-- Task requirements --
Copy the text of the rows below, replacing "pedagoga" with "nauczyciela" and leaving every other character unchanged. Omit the pictures.

-- Records supplied --
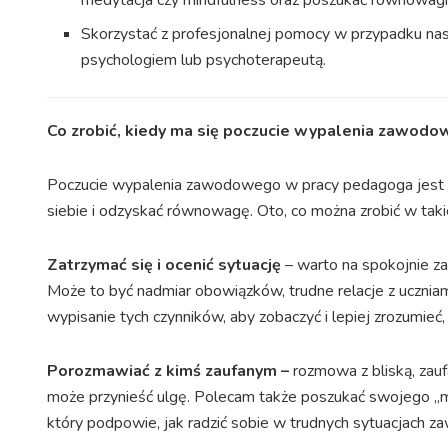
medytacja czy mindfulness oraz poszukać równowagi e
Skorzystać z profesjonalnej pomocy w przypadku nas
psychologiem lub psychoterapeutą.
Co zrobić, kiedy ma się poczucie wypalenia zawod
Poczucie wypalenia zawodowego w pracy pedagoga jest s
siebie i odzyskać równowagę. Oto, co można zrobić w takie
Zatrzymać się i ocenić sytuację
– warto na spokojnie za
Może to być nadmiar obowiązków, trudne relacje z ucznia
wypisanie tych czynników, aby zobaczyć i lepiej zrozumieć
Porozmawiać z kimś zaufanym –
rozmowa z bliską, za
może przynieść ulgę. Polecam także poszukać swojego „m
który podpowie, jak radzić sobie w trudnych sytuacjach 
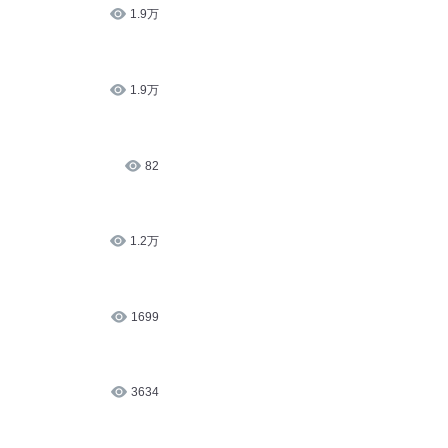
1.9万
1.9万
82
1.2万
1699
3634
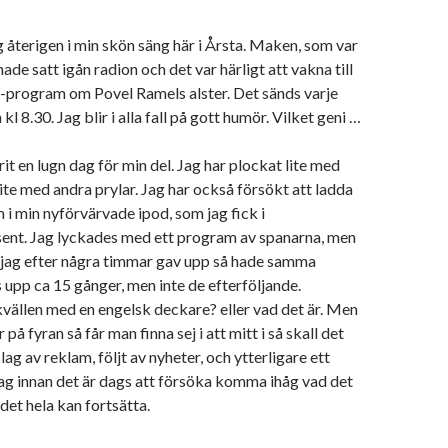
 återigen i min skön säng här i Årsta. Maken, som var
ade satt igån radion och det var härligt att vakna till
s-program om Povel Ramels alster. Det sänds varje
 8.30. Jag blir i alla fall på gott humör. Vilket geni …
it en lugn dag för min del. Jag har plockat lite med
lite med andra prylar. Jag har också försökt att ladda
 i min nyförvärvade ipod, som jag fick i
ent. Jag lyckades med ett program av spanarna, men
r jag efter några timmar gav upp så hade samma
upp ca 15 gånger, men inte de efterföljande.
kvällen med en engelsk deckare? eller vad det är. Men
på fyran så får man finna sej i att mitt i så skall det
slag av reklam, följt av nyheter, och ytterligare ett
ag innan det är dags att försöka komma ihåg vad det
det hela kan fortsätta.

-- Answer to this problem --
medytacja czy mindfulness oraz poszukać równowagi e
Skorzystać z profesjonalnej pomocy w przypadku nas
psychologiem lub psychoterapeutą.
Co zrobić, kiedy ma się poczucie wypalenia zawod
Poczucie wypalenia zawodowego w pracy nauczyciela jest s
siebie i odzyskać równowagę. Oto, co można zrobić w takie
Zatrzymać się i ocenić sytuację
– warto na spokojnie za
Może to być nadmiar obowiązków, trudne relacje z ucznia
wypisanie tych czynników, aby zobaczyć i lepiej zrozumieć
Porozmawiać z kimś zaufanym –
rozmowa z bliską, za
może przynieść ulgę. Polecam także poszukać swojego „m
który podpowie, jak radzić sobie w trudnych sytuacjach 
1.9万
1.9万
82
1.2万
1699
3634
 återigen i min skön säng här i Årsta. Maken, som var
ade satt igån radion och det var härligt att vakna till
s-program om Povel Ramels alster. Det sänds varje
 8.30. Jag blir i alla fall på gott humör. Vilket geni …
it en lugn dag för min del. Jag har plockat lite med
lite med andra prylar. Jag har också försökt att ladda
 i min nyförvärvade ipod, som jag fick i
ent. Jag lyckades med ett program av spanarna, men
r jag efter några timmar gav upp så hade samma
upp ca 15 gånger, men inte de efterföljande.
kvällen med en engelsk deckare? eller vad det är. Men
på fyran så får man finna sej i att mitt i så skall det
slag av reklam, följt av nyheter, och ytterligare ett
ag innan det är dags att försöka komma ihåg vad det
det hela kan fortsätta.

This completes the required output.